FEATURED REVIEW: Peter Van Huffel’s Gorilla Mask – Iron Lung (2017)
March 4th, 2017 – Something Else!, USA – by Victor S. Aaron
“Canadian expat and adventurous alto saxophone maestro Peter Van Huffel created Gorilla Mask around 2010 with Berliners Roland Fidezius (electric bass/effects) and Rudi Fischerlehner (drums) to give jazz a swift kick in the nuts with its punk/metal intensity. 2011’s Howl! was followed by the rambunctious live date Bite My Blues (2014). Both of these records can be summed up as “direct, confrontational…thrash-jazz…that’s more purposeful, unpredictable and just plain fun.”
The mission on Gorilla Mask’s third long player Iron Lung, now out on Clean Feed Records, is much the same: Fidezius and Fischerlehner may improvise, but they are rarely playing actual jazz (save for part of “Steam Roller”).
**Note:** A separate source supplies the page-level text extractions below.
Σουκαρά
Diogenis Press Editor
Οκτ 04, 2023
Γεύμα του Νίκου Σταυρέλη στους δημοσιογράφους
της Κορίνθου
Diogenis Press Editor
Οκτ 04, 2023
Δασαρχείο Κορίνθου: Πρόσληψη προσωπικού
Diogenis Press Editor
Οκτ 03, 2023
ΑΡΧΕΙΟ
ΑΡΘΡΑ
They and Van Huffel form a short, stout unit that brings spontaneity and, at times, some math-like complexity to metal. Van Huffel finds no difficulty thriving in the foundation the rhythm section lays for him, often able to simply handle the lyrical parts while complex rhythms, figures and pure passion swelters underneath. That makes the moments where Van Huffel does shred stand out all the more.
The machine gun staccato of “Hammerhead” is pretty amazing with how the three dance around each other staying in this same, staggered pulse. It’s concentrated sonic dynamite packed in three minutes. Fidezius’ imposing bass pattern complemented by Van Huffel’s howling alto dominates “Before I Die,” but Fischerlehner temporarily downshifts the proceedings to a reggae groove, when Fidezius furiously strums his bass.
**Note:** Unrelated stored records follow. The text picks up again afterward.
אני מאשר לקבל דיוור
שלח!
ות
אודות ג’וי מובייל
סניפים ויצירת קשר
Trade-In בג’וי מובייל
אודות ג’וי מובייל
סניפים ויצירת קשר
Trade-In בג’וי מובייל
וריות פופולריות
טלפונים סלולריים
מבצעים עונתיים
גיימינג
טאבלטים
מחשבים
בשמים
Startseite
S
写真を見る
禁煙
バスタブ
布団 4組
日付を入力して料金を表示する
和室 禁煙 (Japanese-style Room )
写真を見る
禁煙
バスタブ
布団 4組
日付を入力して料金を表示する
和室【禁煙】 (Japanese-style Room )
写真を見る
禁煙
A tsunami of beats and notes introduce “Steam Roller” before breaking out into jazz swing that quickly dissolves into delectable chaos. “Lullaby For A Dead Man” is not as docile as this sounds, as Van Huffel and Fidezius engage in some harmolodics together. The three take a respite on “Crooked,” a free flowing, ardent locution by Van Huffel.
Later on is the title song: “Iron Lung” is probably their most successful convergence of ferocity, groove and harmony found on this album, and Van Huffel puts on an impressive show of wailing saxophone acrobatics. And finally, “Chained,” previously performed live on Bite My Blues — and a bonus track not available on the vinyl version — might better be called “off the chain” because the punk rock comes thundering down, gets ever more unhinged as they surge forward off a cliff before regrouping around the rapid, stout circular figure.”